You are viewing a plain text version of this content. The canonical link for it is here.
Posted to commits@beam.apache.org by da...@apache.org on 2023/02/28 14:50:04 UTC
[beam] 01/01: Fix tensorflowhub caching issue
This is an automated email from the ASF dual-hosted git repository.
damccorm pushed a commit to branch users/damccorm/tfhub-test
in repository https://gitbox.apache.org/repos/asf/beam.git
commit 167ace851fc250b980576f7812ae55519a609450
Author: Danny McCormick <da...@google.com>
AuthorDate: Tue Feb 28 09:49:25 2023 -0500
Fix tensorflowhub caching issue
---
.../ml/inference/tensorflow_inference_it_test.py | 23 ++++++++++++++++++++++
1 file changed, 23 insertions(+)
diff --git a/sdks/python/apache_beam/ml/inference/tensorflow_inference_it_test.py b/sdks/python/apache_beam/ml/inference/tensorflow_inference_it_test.py
index fb1a2964841..4e044082ac0 100644
--- a/sdks/python/apache_beam/ml/inference/tensorflow_inference_it_test.py
+++ b/sdks/python/apache_beam/ml/inference/tensorflow_inference_it_test.py
@@ -25,10 +25,12 @@ import pytest
from apache_beam.io.filesystems import FileSystems
from apache_beam.testing.test_pipeline import TestPipeline
+from pathlib import Path
# pylint: disable=ungrouped-imports
try:
import tensorflow as tf
+ import tensorflow_hub as hub
from apache_beam.examples.inference import tensorflow_imagenet_segmentation
from apache_beam.examples.inference import tensorflow_mnist_classification
from apache_beam.examples.inference import tensorflow_mnist_with_weights
@@ -42,6 +44,26 @@ def process_outputs(filepath):
lines = [l.decode('utf-8').strip('\n') for l in lines]
return lines
+def rmdir(directory):
+ directory = Path(directory)
+ for item in directory.iterdir():
+ if item.is_dir():
+ rmdir(item)
+ else:
+ item.unlink()
+ directory.rmdir()
+
+def clear_tf_hub_temp_dir(model_path):
+ # When loading a tensorflow hub using tfhub.resolve, the model is saved in a
+ # temporary directory. That file can be persisted between test runs, in which
+ # case tfhub.resolve will no-op. If the model is deleted and the file isn't,
+ # tfhub.resolve will still no-op and tf.keras.models.load_model will throw.

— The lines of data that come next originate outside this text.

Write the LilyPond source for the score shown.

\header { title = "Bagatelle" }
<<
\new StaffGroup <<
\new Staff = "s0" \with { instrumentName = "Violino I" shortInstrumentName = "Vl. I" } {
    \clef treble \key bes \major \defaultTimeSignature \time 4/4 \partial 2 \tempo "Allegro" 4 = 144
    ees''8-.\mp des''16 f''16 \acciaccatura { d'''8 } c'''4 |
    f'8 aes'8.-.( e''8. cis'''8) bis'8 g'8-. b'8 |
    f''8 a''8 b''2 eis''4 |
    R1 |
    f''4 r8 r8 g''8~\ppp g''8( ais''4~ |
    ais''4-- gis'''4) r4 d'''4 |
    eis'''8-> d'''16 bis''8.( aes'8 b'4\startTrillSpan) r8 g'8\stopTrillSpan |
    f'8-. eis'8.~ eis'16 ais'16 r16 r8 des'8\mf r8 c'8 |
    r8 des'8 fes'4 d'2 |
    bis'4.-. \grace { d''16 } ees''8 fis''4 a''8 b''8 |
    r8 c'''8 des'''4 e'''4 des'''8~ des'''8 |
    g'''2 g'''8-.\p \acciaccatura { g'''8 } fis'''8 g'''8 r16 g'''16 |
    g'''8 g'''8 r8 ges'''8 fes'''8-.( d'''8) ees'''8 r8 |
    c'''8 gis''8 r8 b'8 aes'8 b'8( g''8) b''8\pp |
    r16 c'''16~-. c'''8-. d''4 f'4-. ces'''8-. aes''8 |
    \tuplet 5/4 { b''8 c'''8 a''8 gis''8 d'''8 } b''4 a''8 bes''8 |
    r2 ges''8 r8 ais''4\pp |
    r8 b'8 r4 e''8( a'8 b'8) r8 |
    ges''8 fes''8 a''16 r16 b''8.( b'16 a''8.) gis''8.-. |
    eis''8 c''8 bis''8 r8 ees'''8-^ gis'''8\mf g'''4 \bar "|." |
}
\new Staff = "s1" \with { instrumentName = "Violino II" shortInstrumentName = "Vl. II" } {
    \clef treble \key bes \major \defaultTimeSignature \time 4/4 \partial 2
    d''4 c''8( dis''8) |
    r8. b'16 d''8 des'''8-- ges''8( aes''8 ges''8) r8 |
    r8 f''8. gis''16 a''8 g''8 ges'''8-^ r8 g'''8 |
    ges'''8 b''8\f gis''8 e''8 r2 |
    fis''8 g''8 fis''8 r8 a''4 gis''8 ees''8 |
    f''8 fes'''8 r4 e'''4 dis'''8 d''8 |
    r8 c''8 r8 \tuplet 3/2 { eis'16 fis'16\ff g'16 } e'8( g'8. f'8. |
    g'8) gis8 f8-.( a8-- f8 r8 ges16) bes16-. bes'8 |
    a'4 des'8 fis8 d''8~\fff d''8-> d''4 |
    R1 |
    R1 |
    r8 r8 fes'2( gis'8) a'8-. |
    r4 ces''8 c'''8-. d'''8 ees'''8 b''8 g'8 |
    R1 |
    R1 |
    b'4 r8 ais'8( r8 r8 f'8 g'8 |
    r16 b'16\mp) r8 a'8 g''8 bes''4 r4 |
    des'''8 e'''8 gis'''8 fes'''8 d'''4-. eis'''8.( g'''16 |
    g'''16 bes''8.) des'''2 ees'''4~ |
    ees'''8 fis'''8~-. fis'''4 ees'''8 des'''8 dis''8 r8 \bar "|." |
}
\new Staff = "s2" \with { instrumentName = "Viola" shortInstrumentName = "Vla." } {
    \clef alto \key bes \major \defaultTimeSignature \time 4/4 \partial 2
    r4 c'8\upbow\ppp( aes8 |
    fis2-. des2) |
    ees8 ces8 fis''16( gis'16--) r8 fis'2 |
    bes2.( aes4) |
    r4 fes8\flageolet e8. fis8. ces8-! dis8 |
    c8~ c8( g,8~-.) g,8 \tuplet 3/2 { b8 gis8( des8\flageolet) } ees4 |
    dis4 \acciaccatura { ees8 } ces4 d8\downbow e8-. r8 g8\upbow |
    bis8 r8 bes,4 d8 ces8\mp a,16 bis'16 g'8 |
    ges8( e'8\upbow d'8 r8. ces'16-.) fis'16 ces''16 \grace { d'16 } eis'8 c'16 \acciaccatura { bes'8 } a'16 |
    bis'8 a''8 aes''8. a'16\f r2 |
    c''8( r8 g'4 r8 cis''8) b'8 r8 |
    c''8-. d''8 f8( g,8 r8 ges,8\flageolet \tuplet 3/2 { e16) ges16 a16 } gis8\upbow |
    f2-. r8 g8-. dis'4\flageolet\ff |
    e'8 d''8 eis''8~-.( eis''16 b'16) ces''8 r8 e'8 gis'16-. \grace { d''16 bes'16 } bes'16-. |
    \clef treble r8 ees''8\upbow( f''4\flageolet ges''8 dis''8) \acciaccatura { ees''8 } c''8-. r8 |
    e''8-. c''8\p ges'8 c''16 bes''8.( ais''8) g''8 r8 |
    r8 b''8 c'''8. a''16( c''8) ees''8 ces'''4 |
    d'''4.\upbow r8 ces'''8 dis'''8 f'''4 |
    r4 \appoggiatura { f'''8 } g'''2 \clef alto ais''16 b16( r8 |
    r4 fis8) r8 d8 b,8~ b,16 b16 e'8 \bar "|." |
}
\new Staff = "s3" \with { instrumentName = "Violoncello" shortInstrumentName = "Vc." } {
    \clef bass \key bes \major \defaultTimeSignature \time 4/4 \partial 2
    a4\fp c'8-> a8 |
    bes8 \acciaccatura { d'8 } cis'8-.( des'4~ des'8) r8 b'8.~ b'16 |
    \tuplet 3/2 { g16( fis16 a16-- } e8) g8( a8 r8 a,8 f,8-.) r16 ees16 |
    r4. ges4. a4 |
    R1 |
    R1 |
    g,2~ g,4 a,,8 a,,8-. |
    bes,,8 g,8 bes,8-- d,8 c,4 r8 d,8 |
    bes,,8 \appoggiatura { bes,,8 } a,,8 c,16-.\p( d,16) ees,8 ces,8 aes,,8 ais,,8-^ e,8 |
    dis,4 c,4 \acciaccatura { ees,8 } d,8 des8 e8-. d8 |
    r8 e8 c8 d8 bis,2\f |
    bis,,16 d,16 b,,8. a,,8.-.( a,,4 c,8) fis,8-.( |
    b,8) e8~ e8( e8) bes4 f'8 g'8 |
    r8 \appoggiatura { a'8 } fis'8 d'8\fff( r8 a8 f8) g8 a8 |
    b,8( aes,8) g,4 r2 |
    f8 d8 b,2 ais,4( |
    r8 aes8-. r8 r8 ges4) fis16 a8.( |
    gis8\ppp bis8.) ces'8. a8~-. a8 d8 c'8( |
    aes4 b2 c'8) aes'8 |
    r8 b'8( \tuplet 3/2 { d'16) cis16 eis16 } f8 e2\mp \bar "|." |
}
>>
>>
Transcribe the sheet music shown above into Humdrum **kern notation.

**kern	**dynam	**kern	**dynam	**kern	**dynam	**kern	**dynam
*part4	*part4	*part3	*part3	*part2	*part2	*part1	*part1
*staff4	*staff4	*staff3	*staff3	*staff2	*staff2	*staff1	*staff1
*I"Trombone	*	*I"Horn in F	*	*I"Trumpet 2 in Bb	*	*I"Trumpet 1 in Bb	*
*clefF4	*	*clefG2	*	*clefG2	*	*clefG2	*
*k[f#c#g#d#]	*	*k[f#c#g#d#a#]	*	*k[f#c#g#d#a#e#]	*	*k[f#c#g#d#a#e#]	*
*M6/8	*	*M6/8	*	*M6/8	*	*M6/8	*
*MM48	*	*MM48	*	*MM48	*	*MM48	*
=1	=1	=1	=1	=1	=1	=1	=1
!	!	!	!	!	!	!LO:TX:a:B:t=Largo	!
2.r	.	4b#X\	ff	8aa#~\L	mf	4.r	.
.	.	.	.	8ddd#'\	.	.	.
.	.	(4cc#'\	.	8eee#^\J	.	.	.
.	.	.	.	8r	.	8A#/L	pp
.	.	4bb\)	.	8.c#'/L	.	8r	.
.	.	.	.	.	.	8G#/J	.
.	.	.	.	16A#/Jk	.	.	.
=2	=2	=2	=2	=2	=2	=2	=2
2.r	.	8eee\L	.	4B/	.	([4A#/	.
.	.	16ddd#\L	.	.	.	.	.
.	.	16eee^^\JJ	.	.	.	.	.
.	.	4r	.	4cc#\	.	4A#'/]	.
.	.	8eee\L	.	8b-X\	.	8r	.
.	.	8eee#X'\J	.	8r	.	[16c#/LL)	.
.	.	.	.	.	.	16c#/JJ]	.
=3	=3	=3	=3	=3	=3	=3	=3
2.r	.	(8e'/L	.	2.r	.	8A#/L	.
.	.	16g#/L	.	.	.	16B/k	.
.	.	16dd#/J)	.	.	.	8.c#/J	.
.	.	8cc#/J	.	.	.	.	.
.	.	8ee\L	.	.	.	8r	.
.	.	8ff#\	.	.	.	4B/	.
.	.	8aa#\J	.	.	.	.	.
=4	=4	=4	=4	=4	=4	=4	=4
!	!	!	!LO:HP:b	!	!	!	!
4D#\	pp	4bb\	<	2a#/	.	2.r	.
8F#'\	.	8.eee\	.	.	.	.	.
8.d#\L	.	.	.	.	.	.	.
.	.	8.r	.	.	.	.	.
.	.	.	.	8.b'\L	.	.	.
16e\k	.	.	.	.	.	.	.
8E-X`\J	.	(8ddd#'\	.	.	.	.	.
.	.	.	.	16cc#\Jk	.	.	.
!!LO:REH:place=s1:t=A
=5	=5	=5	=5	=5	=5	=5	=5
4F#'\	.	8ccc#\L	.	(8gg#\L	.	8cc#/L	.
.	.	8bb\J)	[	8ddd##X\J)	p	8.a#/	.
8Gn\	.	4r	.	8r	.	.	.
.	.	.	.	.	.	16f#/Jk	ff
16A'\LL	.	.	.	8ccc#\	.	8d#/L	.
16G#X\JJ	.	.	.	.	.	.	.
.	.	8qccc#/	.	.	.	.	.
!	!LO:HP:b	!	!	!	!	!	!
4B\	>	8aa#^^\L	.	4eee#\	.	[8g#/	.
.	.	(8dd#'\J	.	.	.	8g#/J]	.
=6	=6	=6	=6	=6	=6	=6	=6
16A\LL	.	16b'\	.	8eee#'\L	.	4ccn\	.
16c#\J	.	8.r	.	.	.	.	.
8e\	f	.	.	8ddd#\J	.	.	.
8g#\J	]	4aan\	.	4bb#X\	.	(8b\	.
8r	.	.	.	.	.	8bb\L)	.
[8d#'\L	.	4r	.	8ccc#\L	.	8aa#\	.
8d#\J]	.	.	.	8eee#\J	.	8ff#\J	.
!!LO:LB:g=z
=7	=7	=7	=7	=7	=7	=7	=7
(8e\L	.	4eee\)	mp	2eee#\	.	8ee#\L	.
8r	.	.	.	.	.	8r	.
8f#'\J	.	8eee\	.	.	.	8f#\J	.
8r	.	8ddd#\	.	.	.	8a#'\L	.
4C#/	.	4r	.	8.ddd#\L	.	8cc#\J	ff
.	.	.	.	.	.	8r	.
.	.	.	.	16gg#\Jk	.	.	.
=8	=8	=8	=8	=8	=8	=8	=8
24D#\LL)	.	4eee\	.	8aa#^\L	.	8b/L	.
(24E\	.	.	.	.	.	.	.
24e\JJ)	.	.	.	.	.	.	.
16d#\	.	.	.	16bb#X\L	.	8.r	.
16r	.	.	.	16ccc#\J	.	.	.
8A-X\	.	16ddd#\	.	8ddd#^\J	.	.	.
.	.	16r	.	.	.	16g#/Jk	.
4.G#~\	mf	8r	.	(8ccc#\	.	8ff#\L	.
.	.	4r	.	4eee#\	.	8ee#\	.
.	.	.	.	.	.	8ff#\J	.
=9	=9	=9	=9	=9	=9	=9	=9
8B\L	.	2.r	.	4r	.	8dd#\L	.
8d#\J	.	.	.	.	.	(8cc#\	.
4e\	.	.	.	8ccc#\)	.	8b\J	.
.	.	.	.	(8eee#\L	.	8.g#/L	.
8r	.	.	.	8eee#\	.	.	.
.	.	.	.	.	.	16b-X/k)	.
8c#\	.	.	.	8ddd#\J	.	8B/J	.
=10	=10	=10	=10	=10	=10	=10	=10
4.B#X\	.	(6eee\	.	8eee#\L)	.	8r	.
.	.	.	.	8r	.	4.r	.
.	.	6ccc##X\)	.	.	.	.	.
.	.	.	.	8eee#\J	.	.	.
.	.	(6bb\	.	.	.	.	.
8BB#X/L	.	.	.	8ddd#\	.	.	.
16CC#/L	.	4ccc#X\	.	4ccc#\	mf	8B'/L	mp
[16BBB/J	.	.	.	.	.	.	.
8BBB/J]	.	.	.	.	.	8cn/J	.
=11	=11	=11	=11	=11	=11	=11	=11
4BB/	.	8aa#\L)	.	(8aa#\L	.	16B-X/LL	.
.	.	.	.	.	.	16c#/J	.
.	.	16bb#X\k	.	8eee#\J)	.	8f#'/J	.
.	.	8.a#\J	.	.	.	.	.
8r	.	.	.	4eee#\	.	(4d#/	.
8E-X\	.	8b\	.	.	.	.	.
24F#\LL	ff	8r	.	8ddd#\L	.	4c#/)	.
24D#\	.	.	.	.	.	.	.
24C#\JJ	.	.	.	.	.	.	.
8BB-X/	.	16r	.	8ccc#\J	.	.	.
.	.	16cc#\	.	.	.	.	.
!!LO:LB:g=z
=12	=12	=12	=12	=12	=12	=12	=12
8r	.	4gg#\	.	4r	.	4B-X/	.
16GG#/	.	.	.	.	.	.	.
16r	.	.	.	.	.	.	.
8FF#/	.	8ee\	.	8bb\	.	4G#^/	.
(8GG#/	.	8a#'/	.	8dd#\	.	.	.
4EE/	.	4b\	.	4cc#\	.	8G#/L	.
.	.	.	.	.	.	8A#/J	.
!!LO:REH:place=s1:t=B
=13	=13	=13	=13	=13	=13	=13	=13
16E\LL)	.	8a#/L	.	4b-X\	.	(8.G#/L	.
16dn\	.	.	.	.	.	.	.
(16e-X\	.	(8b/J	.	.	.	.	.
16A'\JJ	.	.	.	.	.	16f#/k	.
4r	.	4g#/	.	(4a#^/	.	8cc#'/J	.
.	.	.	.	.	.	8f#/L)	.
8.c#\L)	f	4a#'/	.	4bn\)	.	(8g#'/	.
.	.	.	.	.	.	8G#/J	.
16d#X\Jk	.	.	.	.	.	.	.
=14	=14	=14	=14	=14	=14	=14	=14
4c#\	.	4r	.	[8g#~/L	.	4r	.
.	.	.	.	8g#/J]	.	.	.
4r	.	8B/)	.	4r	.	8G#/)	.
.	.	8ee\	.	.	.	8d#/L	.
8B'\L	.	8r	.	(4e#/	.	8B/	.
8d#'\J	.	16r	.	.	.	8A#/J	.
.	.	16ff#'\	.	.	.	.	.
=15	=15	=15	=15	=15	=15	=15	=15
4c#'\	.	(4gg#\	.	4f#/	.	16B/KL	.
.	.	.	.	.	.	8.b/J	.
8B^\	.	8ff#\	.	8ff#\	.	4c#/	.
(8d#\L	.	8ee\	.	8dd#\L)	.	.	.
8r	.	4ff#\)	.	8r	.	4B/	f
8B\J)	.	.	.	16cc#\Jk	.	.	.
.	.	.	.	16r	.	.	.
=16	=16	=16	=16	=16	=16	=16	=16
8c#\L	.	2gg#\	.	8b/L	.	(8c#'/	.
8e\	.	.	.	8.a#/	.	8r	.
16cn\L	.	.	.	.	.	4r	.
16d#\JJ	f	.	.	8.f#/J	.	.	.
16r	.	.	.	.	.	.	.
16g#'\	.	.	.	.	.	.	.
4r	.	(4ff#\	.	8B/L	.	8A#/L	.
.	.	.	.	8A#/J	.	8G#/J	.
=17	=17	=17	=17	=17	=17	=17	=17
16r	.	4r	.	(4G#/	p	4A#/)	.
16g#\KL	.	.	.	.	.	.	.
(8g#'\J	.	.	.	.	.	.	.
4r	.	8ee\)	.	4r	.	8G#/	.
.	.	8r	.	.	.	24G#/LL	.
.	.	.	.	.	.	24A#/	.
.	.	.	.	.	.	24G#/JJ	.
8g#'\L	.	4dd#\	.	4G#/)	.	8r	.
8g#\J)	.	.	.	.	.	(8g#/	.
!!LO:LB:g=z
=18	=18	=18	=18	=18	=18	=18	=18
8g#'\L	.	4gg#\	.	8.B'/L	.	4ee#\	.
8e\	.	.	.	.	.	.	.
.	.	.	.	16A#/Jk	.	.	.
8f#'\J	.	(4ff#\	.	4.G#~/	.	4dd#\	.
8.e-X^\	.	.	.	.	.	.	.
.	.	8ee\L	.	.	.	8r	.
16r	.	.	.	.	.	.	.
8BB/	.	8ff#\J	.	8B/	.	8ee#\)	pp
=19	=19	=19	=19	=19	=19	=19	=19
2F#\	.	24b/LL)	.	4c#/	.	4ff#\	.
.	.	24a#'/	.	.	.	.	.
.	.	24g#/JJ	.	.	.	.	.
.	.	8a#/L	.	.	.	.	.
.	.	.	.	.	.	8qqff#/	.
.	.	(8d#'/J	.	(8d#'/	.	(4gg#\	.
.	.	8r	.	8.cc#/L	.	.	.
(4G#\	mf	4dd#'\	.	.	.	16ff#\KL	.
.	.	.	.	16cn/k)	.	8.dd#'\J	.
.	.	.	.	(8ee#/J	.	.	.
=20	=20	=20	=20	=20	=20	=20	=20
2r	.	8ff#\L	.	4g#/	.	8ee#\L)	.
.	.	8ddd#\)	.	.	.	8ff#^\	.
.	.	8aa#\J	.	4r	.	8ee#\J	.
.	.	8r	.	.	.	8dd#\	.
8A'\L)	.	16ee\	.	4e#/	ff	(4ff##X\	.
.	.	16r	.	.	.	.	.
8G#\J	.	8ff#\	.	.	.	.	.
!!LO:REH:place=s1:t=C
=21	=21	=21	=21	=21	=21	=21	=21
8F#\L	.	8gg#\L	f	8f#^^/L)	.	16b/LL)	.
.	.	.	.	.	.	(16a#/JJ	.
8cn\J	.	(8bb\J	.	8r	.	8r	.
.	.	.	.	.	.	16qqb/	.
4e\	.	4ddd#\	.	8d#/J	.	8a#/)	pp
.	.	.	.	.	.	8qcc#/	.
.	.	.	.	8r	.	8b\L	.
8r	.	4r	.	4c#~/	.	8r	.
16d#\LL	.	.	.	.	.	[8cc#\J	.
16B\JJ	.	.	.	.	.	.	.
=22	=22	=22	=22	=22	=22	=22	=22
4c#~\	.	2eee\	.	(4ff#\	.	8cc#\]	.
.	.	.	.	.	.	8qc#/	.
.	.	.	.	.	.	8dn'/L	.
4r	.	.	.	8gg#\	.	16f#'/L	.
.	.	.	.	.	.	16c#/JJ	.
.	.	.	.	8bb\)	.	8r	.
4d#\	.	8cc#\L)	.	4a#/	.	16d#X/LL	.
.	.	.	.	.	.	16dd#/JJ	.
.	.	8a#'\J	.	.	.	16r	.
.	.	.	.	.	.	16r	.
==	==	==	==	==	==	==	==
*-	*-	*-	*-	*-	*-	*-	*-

+ # To avoid this (and test more robustly) we delete the temporary directory
+ # entirely between runs.
+ local_path = hub.resolve(model_path)
+ rmdir(local_path)
+
+
@unittest.skipIf(
tf is None, 'Missing dependencies. '
@@ -90,6 +112,7 @@ class TensorflowInference(unittest.TestCase):
output_file = '/'.join([output_file_dir, str(uuid.uuid4()), 'result.txt'])
model_path = (
'https://tfhub.dev/google/tf2-preview/mobilenet_v2/classification/4')
+ clear_tf_hub_temp_dir(model_path)
extra_opts = {
'input': input_file,
'output': output_file,